## SUPPLIED RECORDS
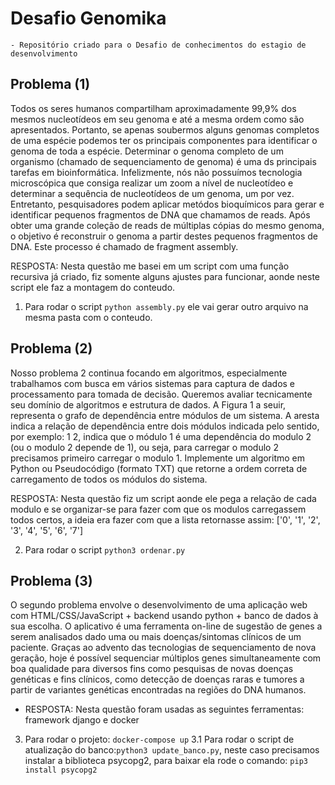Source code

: # Desafio Genomika
	- Repositório criado para o Desafio de conhecimentos do estagio de desenvolvimento

## Problema (1)

Todos os seres humanos compartilham aproximadamente 99,9% dos mesmos nucleotídeos
em seu genoma e até a mesma ordem como são apresentados. Portanto, se apenas soubermos alguns
genomas completos de uma espécie podemos ter os principais componentes para identificar o genoma
de toda a espécie.
Determinar o genoma completo de um organismo (chamado de sequenciamento de genoma) é uma ds
principais tarefas em bioinformática. Infelizmente, nós não possuímos tecnologia microscópica que
consiga realizar um zoom a nível de nucleotídeo e determinar a sequência de nucleotídeos de um
genoma, um por vez. Entretanto, pesquisadores podem aplicar metódos bioquímicos para gerar e
identificar pequenos fragmentos de DNA que chamamos de reads. Após obter uma grande coleção de
reads de múltiplas cópias do mesmo genoma, o objetivo é reconstruir o genoma a partir destes pequenos
fragmentos de DNA. Este processo é chamado de fragment assembly.

RESPOSTA:
Nesta questão me basei em um script com uma função recursiva já criado, fiz somente alguns ajustes para funcionar, aonde neste script ele faz a montagem do conteudo.

1. Para rodar o script `python assembly.py` ele vai gerar outro arquivo na mesma pasta com o conteudo.


## Problema (2)

Nosso problema 2 continua focando em algoritmos, especialmente trabalhamos com
busca em vários sistemas para captura de dados e processamento para tomada de decisão. Queremos
avaliar tecnicamente seu domínio de algoritmos e estrutura de dados. A Figura 1 a seuir, representa o
grafo de dependência entre módulos de um sistema. A aresta indica a relação de dependência entre dois
módulos indicada pelo sentido, por exemplo: 1 2, indica que o módulo 1 é uma dependência do modulo
2 (ou o modulo 2 depende de 1), ou seja, para carregar o modulo 2 precisamos primeiro carregar o
modulo 1. Implemente um algoritmo em Python ou Pseudocódigo (formato TXT) que retorne a ordem
correta de carregamento de todos os módulos do sistema.

RESPOSTA:
Nesta questão fiz um script aonde ele pega a relação de cada modulo e se organizar-se para fazer com que os modulos carregassem todos certos, a ideia era fazer com que a lista retornasse assim: ['0', '1', '2', '3', '4', '5', '6', '7']

2. Para rodar o script `python3 ordenar.py`

## Problema (3)

O segundo problema envolve o desenvolvimento de uma aplicação web com
HTML/CSS/JavaScript + backend usando python + banco de dados à sua escolha.
O aplicativo é uma ferramenta on-line de sugestão de genes a serem analisados dado uma ou mais
doenças/sintomas clínicos de um paciente. Graças ao advento das tecnologias de sequenciamento de
nova geração, hoje é possível sequenciar múltiplos genes simultaneamente com boa qualidade para
diversos fins como pesquisas de novas doenças genéticas e fins clínicos, como detecção de doenças
raras e tumores a partir de variantes genéticas encontradas na regiões do DNA humanos.

- RESPOSTA:
Nesta questão foram usadas as seguintes ferramentas: framework django e docker

3. Para rodar o projeto: `docker-compose up` 
3.1 Para rodar o script de atualização do banco:`python3 update_banco.py`, neste caso precisamos instalar a biblioteca psycopg2, para baixar ela rode o comando: `pip3 install psycopg2`

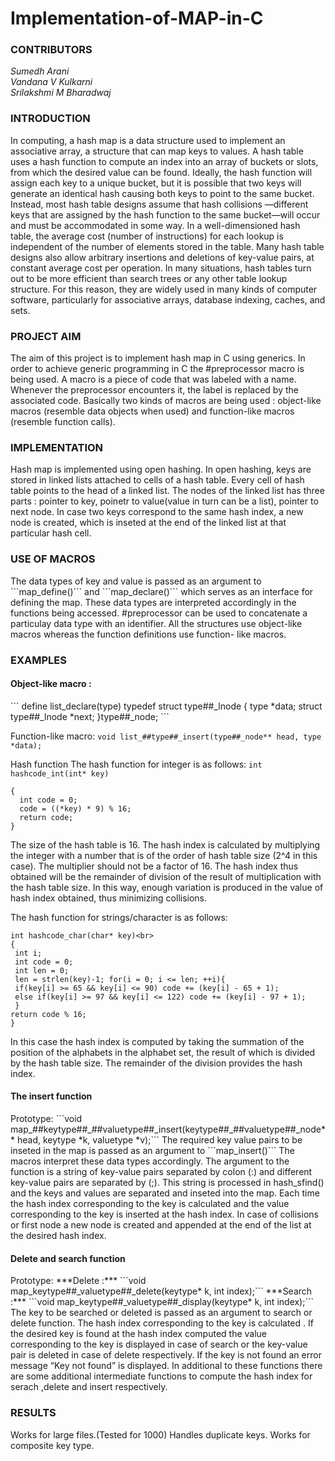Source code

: # Implementation-of-MAP-in-C

<h3>CONTRIBUTORS</h3>
<i>Sumedh Arani</i><br>
<i>Vandana V Kulkarni </i><br>
<i>Srilakshmi M Bharadwaj</i>

<h3>INTRODUCTION</h3>
In computing, a hash map is a data structure used to implement an associative array, a structure that can map keys to values. A hash table uses a hash function to compute an index into an array of buckets or slots, from which the desired value can be found.
Ideally, the hash function will assign each key to a unique bucket, but it is possible that two keys will generate an identical hash causing both keys to point to the same bucket. Instead, most hash table designs assume that hash collisions —different keys that are assigned by the hash function to the same bucket—will occur and must be accommodated in some way.
In a well-dimensioned hash table, the average cost (number of instructions) for each lookup is independent of the number of elements stored in the table. Many hash table designs also allow arbitrary insertions and deletions of key-value pairs, at constant average cost per operation.
In many situations, hash tables turn out to be more efficient than search trees or any other table lookup structure. For this reason, they are widely used in many kinds of computer software, particularly for associative arrays, database indexing, caches, and sets.
<h3>PROJECT AIM</h3>
The aim of this project is to implement hash map in C using generics. In order to achieve generic programming in C the #preprocessor macro is being used. A macro is a piece of code that was labeled with a name. Whenever the preprocessor encounters it, the label is replaced by the associated code. Basically two kinds of macros are being used : object-like macros
(resemble data objects when used) and function-like macros (resemble function calls).
 <h3>IMPLEMENTATION</h3>
Hash map is implemented using open hashing. In open hashing, keys are stored in linked lists attached to cells of a hash table. Every cell of hash table points to the head of a linked list. The nodes of the linked list has three parts : pointer to key, poinetr to value(value in turn can be a list), pointer to next node. In case two keys correspond to the same hash index, a new node is created, which is inseted at the end of the linked list at that particular hash cell.

<h3>USE OF MACROS</h3>
The data types of key and value is passed as an argument to ```map_define()``` and ```map_declare()``` which serves as an interface for defining the map. These data types are interpreted accordingly in the functions being accessed. #preprocessor can be used to concatenate a particulay data type with an identifier. All the structures use object-like macros whereas the function definitions use function- like macros.

<h3>EXAMPLES</h3>
<h4>Object-like macro : </h4>
```
define list_declare(type) 
typedef struct type##_lnode 
{
type *data; 
struct type##_lnode *next;
}type##_node;
```

Function-like macro:
```void list_##type##_insert(type##_node** head, type *data);```

Hash function
The hash function for integer is as follows: ```int hashcode_int(int* key)```
```
{
  int code = 0;
  code = ((*key) * 9) % 16;
  return code;
}
```
The size of the hash table is 16. The hash index is calculated by multiplying the integer with a number that is of the order of hash table size (2^4 in this case). The multiplier should not be a factor of 16. The hash index thus obtained will be the remainder of division of the result of multiplication with the hash table size. In this way, enough variation is produced in the value of hash index obtained, thus minimizing collisions.

 The hash function for strings/character is as follows:
```
int hashcode_char(char* key)<br>
{
 int i;
 int code = 0;
 int len = 0;
 len = strlen(key)-1; for(i = 0; i <= len; ++i){
 if(key[i] >= 65 && key[i] <= 90) code += (key[i] - 65 + 1);
 else if(key[i] >= 97 && key[i] <= 122) code += (key[i] - 97 + 1);
 }
return code % 16;
}
```
In this case the hash index is computed by taking the summation of the position of the alphabets in the alphabet set, the result of which is divided by the hash table size. The remainder of the division provides the hash index.

<h4>The insert function</h4>
Prototype:
```void map_##keytype##_##valuetype##_insert(keytype##_##valuetype##_node** head, keytype *k, valuetype *v);```
The required key value pairs to be inseted in the map is passed as an argument to ```map_insert()``` The macros interpret these data types accordingly. The argument to the function is a string of key-value pairs separated by colon (:) and different key-value pairs are separated by (;). This string is processed in hash_sfind() and the keys and values are separated and inseted into the map. Each time the hash index corresponding to the key is calculated and the value corresponding to the key is inserted at the hash index. In case of collisions or
 first node a new node is created and appended at the end of the list at the desired hash index.

<h4>Delete and search function</h4>
Prototype:
***Delete :***
```void map_keytype##_valuetype##_delete(keytype* k, int index);```
***Search :***
```void map_keytype##_valuetype##_display(keytype* k, int index);```
The key to be searched or deleted is passed as an argument to search or delete function. The hash index corresponding to the key is calculated . If the desired key is found at the hash index computed the value corresponding to the key is displayed in case of search or the key-value pair is deleted in case of delete respectively. If the key is not found an error message “Key not found” is displayed.
In additional to these functions there are some additional intermediate functions to compute the hash index for serach ,delete and insert respectively.

<h3>RESULTS</h3>
Works for large files.(Tested for 1000) Handles duplicate keys.
Works for composite key type.
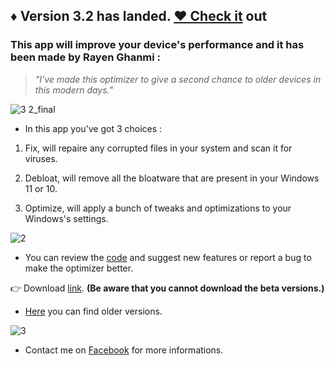 ## ♦ Version 3.2 has landed. [♥ Check it](https://github.com/RayenGhanmi/Windows-Optimizer-By-RGH/releases/tag/RGH_Optimizer_3.2) out

### This app will improve your device's performance and it has been made by Rayen Ghanmi :

> _"I've made this optimizer to give a second chance to older devices in this modern days."_

![3 2_final](https://user-images.githubusercontent.com/108760398/208181083-24fa5a5a-b94f-417b-81d5-5eee0af6e16a.png)

* In this app you've got 3 choices :

1. Fix, will repaire any corrupted files in your system and scan it for viruses.

2. Debloat, will remove all the bloatware that are present in your Windows 11 or 10.

3. Optimize, will apply a bunch of tweaks and optimizations to your Windows's settings.

![2](https://user-images.githubusercontent.com/108760398/198846904-8695482e-2f5d-4bcb-8d73-f0e9b784669c.png)

* You can review the [code](https://github.com/RayenGhanmi/Windows-Optimizer-By-RGH/blob/main/optimizer.py) and suggest new features or report a bug to make the optimizer better.

👉 Download [link](https://github.com/RayenGhanmi/Windows-Optimizer-By-RGH/releases/tag/RGH_Optimizer_3.1). **(Be aware that you cannot download the beta versions.)**

* [Here](https://github.com/RayenGhanmi/Windows-Optimizer-By-RGH/releases) you can find older versions.

![3](https://user-images.githubusercontent.com/108760398/197358844-4e40ba96-25f0-47ba-a968-c85ca630f89b.jpg)

* Contact me on [Facebook](https://www.facebook.com/GhanmiRayen22) for more informations.
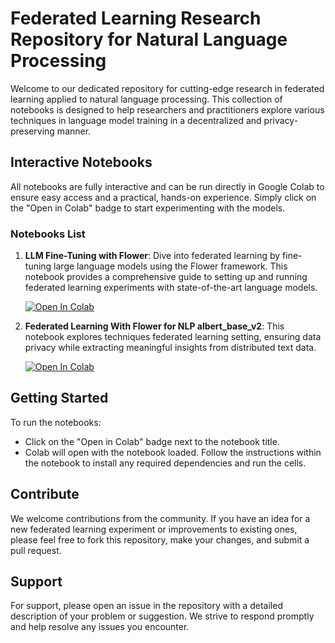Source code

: # Federated Learning Research Repository for Natural Language Processing

Welcome to our dedicated repository for cutting-edge research in federated learning applied to natural language processing. This collection of notebooks is designed to help researchers and practitioners explore various techniques in language model training in a decentralized and privacy-preserving manner.

## Interactive Notebooks

All notebooks are fully interactive and can be run directly in Google Colab to ensure easy access and a practical, hands-on experience. Simply click on the "Open in Colab" badge to start experimenting with the models.

### Notebooks List

1. **LLM Fine-Tuning with Flower**: Dive into federated learning by fine-tuning large language models using the Flower framework. This notebook provides a comprehensive guide to setting up and running federated learning experiments with state-of-the-art language models.
   
   [![Open In Colab](https://colab.research.google.com/assets/colab-badge.svg)](https://colab.research.google.com/github/alisrbdni/research/blob/main/LLM_fine_tuning_with_Flower.ipynb)

2. **Federated Learning With Flower for NLP albert_base_v2**: This notebook explores techniques federated learning setting, ensuring data privacy while extracting meaningful insights from distributed text data.

   [![Open In Colab](https://colab.research.google.com/assets/colab-badge.svg)](https://colab.research.google.com/github/alisrbdni/research/blob/main/Federated_learning_with_flower_nlp_MLM_albert_base_v2.ipynb)



## Getting Started

To run the notebooks:
- Click on the "Open in Colab" badge next to the notebook title.
- Colab will open with the notebook loaded. Follow the instructions within the notebook to install any required dependencies and run the cells.

## Contribute

We welcome contributions from the community. If you have an idea for a new federated learning experiment or improvements to existing ones, please feel free to fork this repository, make your changes, and submit a pull request.

## Support

For support, please open an issue in the repository with a detailed description of your problem or suggestion. We strive to respond promptly and help resolve any issues you encounter.
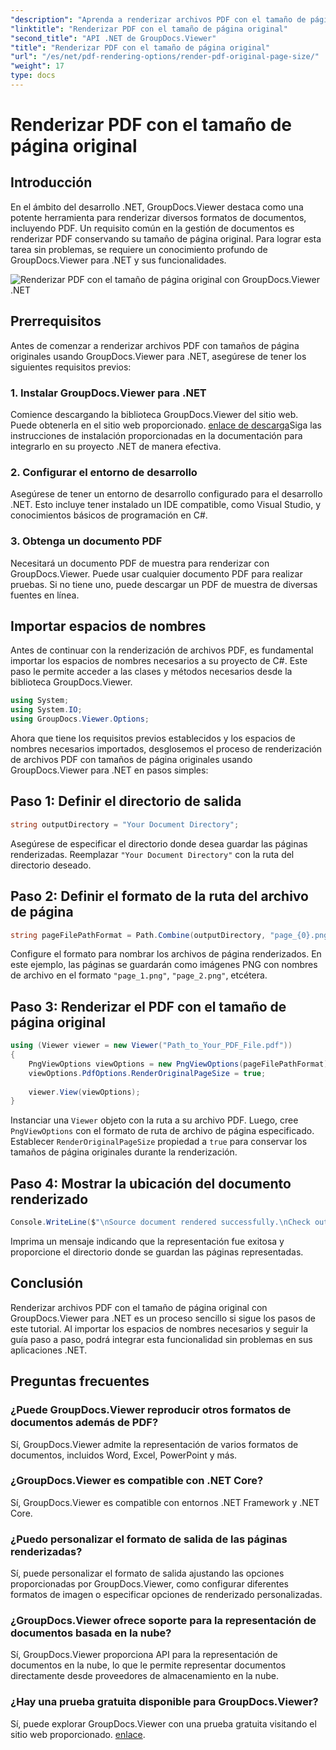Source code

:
 ```yaml
---
"description": "Aprenda a renderizar archivos PDF con el tamaño de página original con GroupDocs.Viewer para .NET. Siga nuestra guía paso a paso e integre esta funcionalidad a la perfección."
"linktitle": "Renderizar PDF con el tamaño de página original"
"second_title": "API .NET de GroupDocs.Viewer"
"title": "Renderizar PDF con el tamaño de página original"
"url": "/es/net/pdf-rendering-options/render-pdf-original-page-size/"
"weight": 17
type: docs
---
```

# Renderizar PDF con el tamaño de página original

## Introducción
En el ámbito del desarrollo .NET, GroupDocs.Viewer destaca como una potente herramienta para renderizar diversos formatos de documentos, incluyendo PDF. Un requisito común en la gestión de documentos es renderizar PDF conservando su tamaño de página original. Para lograr esta tarea sin problemas, se requiere un conocimiento profundo de GroupDocs.Viewer para .NET y sus funcionalidades.

![Renderizar PDF con el tamaño de página original con GroupDocs.Viewer .NET](/viewer/pdf-rendering-options/render-pdf-with-original-page-size.png)

## Prerrequisitos
Antes de comenzar a renderizar archivos PDF con tamaños de página originales usando GroupDocs.Viewer para .NET, asegúrese de tener los siguientes requisitos previos:
### 1. Instalar GroupDocs.Viewer para .NET
Comience descargando la biblioteca GroupDocs.Viewer del sitio web. Puede obtenerla en el sitio web proporcionado. [enlace de descarga](https://releases.groupdocs.com/viewer/net/)Siga las instrucciones de instalación proporcionadas en la documentación para integrarlo en su proyecto .NET de manera efectiva.
### 2. Configurar el entorno de desarrollo
Asegúrese de tener un entorno de desarrollo configurado para el desarrollo .NET. Esto incluye tener instalado un IDE compatible, como Visual Studio, y conocimientos básicos de programación en C#.
### 3. Obtenga un documento PDF
Necesitará un documento PDF de muestra para renderizar con GroupDocs.Viewer. Puede usar cualquier documento PDF para realizar pruebas. Si no tiene uno, puede descargar un PDF de muestra de diversas fuentes en línea.

## Importar espacios de nombres
Antes de continuar con la renderización de archivos PDF, es fundamental importar los espacios de nombres necesarios a su proyecto de C#. Este paso le permite acceder a las clases y métodos necesarios desde la biblioteca GroupDocs.Viewer.

```csharp
using System;
using System.IO;
using GroupDocs.Viewer.Options;
```

Ahora que tiene los requisitos previos establecidos y los espacios de nombres necesarios importados, desglosemos el proceso de renderización de archivos PDF con tamaños de página originales usando GroupDocs.Viewer para .NET en pasos simples:
## Paso 1: Definir el directorio de salida
```csharp
string outputDirectory = "Your Document Directory";
```
Asegúrese de especificar el directorio donde desea guardar las páginas renderizadas. Reemplazar `"Your Document Directory"` con la ruta del directorio deseado.
## Paso 2: Definir el formato de la ruta del archivo de página
```csharp
string pageFilePathFormat = Path.Combine(outputDirectory, "page_{0}.png");
```
Configure el formato para nombrar los archivos de página renderizados. En este ejemplo, las páginas se guardarán como imágenes PNG con nombres de archivo en el formato `"page_1.png"`, `"page_2.png"`, etcétera.
## Paso 3: Renderizar el PDF con el tamaño de página original
```csharp
using (Viewer viewer = new Viewer("Path_to_Your_PDF_File.pdf"))
{
    PngViewOptions viewOptions = new PngViewOptions(pageFilePathFormat);
    viewOptions.PdfOptions.RenderOriginalPageSize = true;
    
    viewer.View(viewOptions);
}
```
Instanciar una `Viewer` objeto con la ruta a su archivo PDF. Luego, cree `PngViewOptions` con el formato de ruta de archivo de página especificado. Establecer `RenderOriginalPageSize` propiedad a `true` para conservar los tamaños de página originales durante la renderización.
## Paso 4: Mostrar la ubicación del documento renderizado
```csharp
Console.WriteLine($"\nSource document rendered successfully.\nCheck output in {outputDirectory}.");
```
Imprima un mensaje indicando que la representación fue exitosa y proporcione el directorio donde se guardan las páginas representadas.

## Conclusión
Renderizar archivos PDF con el tamaño de página original con GroupDocs.Viewer para .NET es un proceso sencillo si sigue los pasos de este tutorial. Al importar los espacios de nombres necesarios y seguir la guía paso a paso, podrá integrar esta funcionalidad sin problemas en sus aplicaciones .NET.
## Preguntas frecuentes
### ¿Puede GroupDocs.Viewer reproducir otros formatos de documentos además de PDF?
Sí, GroupDocs.Viewer admite la representación de varios formatos de documentos, incluidos Word, Excel, PowerPoint y más.
### ¿GroupDocs.Viewer es compatible con .NET Core?
Sí, GroupDocs.Viewer es compatible con entornos .NET Framework y .NET Core.
### ¿Puedo personalizar el formato de salida de las páginas renderizadas?
Sí, puede personalizar el formato de salida ajustando las opciones proporcionadas por GroupDocs.Viewer, como configurar diferentes formatos de imagen o especificar opciones de renderizado personalizadas.
### ¿GroupDocs.Viewer ofrece soporte para la representación de documentos basada en la nube?
Sí, GroupDocs.Viewer proporciona API para la representación de documentos en la nube, lo que le permite representar documentos directamente desde proveedores de almacenamiento en la nube.
### ¿Hay una prueba gratuita disponible para GroupDocs.Viewer?
Sí, puede explorar GroupDocs.Viewer con una prueba gratuita visitando el sitio web proporcionado. [enlace](https://releases.groupdocs.com/).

## YOUR ASSIGNMENT
Your task is to repeat the opening line of the entries above and each line after it, ending with the line that has "identificar pequenos fragmentos". Do not include the pictures.

## OUTPUT
Source code

: # Desafio Genomika
	- Repositório criado para o Desafio de conhecimentos do estagio de desenvolvimento

## Problema (1)

Todos os seres humanos compartilham aproximadamente 99,9% dos mesmos nucleotídeos
em seu genoma e até a mesma ordem como são apresentados. Portanto, se apenas soubermos alguns
genomas completos de uma espécie podemos ter os principais componentes para identificar o genoma
de toda a espécie.
Determinar o genoma completo de um organismo (chamado de sequenciamento de genoma) é uma ds
principais tarefas em bioinformática. Infelizmente, nós não possuímos tecnologia microscópica que
consiga realizar um zoom a nível de nucleotídeo e determinar a sequência de nucleotídeos de um
genoma, um por vez. Entretanto, pesquisadores podem aplicar metódos bioquímicos para gerar e
identificar pequenos fragmentos de DNA que chamamos de reads. Após obter uma grande coleção de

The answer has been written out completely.